Exercise text —
++++++

The Attorney General’s Department has made recommendations that the scope of Australia’s AML/CTF legislation be increased; meaning thousands of mid-size businesses could be subject to regulation by AUSTRAC.

What’s happening?

In April 2016, a Report was issued by the Attorney General’s Department on a Statutory Review of the Anti-Money Laundering and Counter Terrorism Financing Act 2006 (AML/CTF Act).  The recommendations, which generally seek to strengthen but also simplify the legislation, include the following:

  • Options should be identified for regulating lawyers, accountants, conveyancers, real estate agents, high value dealers and trust and company service providers. High value dealers would include motor vehicle and motor cycle dealers and potentially art dealers and auction houses, and
  • A cost benefit analysis of the above options should be conducted.

++++++

Records from a dataset:
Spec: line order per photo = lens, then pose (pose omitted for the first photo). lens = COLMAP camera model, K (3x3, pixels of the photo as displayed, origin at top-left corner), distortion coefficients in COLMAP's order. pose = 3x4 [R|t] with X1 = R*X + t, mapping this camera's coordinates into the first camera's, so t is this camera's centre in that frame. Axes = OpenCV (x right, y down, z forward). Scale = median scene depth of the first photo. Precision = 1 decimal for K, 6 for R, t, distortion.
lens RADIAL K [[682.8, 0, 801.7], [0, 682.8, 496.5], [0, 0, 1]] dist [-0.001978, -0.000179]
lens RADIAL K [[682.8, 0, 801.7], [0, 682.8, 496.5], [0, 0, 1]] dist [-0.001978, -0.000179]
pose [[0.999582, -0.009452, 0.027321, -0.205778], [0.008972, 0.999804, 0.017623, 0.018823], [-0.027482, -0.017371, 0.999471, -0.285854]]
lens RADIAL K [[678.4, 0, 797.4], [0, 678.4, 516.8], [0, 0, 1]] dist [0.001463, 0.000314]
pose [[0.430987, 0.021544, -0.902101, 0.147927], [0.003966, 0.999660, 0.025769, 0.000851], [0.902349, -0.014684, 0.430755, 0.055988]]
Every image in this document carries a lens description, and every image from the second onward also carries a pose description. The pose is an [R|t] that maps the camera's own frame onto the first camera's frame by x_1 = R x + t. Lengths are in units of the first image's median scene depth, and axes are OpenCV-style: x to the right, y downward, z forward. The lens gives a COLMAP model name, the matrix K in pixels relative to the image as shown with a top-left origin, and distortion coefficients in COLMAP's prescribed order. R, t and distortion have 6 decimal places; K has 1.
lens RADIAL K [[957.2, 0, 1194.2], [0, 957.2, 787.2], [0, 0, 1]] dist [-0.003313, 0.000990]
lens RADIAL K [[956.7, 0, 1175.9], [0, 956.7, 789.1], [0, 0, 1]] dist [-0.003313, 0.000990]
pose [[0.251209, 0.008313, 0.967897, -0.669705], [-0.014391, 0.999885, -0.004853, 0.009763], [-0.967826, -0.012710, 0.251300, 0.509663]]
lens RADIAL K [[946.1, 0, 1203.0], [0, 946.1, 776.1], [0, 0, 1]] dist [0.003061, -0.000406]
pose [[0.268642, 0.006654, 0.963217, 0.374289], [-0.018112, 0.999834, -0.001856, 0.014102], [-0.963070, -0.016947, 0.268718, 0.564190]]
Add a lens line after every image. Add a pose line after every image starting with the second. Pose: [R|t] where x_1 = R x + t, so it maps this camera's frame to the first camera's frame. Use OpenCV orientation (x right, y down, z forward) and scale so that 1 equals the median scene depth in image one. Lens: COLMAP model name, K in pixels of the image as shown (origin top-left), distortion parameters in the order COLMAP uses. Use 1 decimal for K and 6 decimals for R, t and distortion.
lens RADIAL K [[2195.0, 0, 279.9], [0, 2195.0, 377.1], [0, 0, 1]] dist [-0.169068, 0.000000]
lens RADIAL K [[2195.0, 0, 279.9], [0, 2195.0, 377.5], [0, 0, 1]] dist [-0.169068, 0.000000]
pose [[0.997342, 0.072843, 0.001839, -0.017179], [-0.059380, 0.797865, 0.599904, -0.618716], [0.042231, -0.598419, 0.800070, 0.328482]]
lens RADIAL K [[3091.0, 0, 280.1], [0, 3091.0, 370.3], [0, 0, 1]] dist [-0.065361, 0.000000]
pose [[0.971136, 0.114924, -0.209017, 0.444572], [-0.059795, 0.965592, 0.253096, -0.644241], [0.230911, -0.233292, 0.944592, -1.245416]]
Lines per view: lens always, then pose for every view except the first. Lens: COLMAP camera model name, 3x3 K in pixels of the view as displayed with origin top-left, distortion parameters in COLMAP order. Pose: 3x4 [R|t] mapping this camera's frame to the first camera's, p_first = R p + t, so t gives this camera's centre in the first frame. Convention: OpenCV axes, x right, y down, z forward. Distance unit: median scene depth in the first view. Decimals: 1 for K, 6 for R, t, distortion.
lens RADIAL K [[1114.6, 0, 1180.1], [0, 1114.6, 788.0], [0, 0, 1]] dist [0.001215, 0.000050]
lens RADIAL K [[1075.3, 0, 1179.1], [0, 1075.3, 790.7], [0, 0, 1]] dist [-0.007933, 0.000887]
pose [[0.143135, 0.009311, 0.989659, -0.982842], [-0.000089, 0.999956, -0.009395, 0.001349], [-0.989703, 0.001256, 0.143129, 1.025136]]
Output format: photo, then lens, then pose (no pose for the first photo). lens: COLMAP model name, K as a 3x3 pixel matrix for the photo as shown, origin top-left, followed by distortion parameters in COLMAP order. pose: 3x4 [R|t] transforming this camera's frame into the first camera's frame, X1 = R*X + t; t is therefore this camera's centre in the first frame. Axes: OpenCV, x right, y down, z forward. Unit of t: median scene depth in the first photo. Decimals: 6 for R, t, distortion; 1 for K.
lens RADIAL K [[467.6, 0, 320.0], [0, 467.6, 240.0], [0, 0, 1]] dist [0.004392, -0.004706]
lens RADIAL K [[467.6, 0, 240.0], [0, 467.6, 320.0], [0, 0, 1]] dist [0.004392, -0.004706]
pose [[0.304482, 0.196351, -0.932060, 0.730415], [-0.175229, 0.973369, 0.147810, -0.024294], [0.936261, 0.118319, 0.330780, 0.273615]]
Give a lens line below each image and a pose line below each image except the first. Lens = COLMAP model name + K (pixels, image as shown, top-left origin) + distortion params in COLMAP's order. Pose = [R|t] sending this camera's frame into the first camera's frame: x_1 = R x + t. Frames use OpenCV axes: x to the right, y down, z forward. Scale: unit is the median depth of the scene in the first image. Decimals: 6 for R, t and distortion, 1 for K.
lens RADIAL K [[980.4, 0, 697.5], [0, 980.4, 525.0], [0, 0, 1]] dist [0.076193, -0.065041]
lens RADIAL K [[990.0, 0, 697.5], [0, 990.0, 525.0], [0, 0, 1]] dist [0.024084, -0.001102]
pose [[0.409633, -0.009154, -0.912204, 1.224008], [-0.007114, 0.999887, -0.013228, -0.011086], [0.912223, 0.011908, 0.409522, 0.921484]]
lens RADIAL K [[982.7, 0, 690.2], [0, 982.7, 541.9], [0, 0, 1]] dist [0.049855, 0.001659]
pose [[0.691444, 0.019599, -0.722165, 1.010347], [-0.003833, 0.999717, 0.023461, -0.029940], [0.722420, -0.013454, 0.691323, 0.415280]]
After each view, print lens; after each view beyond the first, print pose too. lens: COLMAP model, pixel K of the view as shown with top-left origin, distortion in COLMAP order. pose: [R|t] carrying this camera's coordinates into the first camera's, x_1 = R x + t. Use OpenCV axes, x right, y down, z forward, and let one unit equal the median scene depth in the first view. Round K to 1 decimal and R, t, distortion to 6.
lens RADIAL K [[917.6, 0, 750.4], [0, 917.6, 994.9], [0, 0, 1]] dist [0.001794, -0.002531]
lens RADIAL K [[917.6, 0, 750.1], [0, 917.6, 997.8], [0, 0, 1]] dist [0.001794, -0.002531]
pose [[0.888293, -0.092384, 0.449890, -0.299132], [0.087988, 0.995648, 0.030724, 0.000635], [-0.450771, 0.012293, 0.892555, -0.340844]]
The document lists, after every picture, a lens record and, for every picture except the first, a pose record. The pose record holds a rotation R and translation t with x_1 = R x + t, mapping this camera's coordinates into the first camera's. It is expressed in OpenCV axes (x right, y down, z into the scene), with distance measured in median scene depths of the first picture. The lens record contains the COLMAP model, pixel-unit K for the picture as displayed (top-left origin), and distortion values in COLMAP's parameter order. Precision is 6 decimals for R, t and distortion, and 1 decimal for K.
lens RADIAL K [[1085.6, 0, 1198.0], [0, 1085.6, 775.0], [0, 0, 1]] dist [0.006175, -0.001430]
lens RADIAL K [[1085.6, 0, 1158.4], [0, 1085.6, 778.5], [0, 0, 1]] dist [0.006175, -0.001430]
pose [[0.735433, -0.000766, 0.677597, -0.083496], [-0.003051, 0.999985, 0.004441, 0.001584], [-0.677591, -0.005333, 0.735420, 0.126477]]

++++++

What to do — Please continue the article on the review of Australia's AML/CTF Act, starting right after its last sentence.

Written answer —
It has been recommended that the above process should occur in consultation between AUSTRAC and the Attorney General’s Department in conjunction with industry.  Currently, the AML/CTF Act and AUSTRAC regulate providers of financial, bullion and gambling services (Reporting Entities).

The Government has not announced its response to the recommendations, but it appears likely that there will be legislative change, including regulation of law firms, accounting firms, real estate agents, motor dealers and other high value dealers.

What’s the issue?

Businesses covered by the AML/CTF Act (namely those providing financial, bullion and gambling services) have important compliance obligations, including:

  • A documented risk based AML/CTF program
  • Regularly conducted money laundering and terrorist financing (ML/TF) risk assessments that are recorded and supported by a documented risk assessment procedure
  • Provision of a periodic compliance report to AUSTRAC

Businesses that have not adequately assessed their money laundering and terrorist financing risks and implemented an adequate risk-based AML/CTF program face the threat of significant penalties and reputational damage.  The maximum penalty for an individual contravention is $18 million for a company and $2.7 million for company directors.

What should you do?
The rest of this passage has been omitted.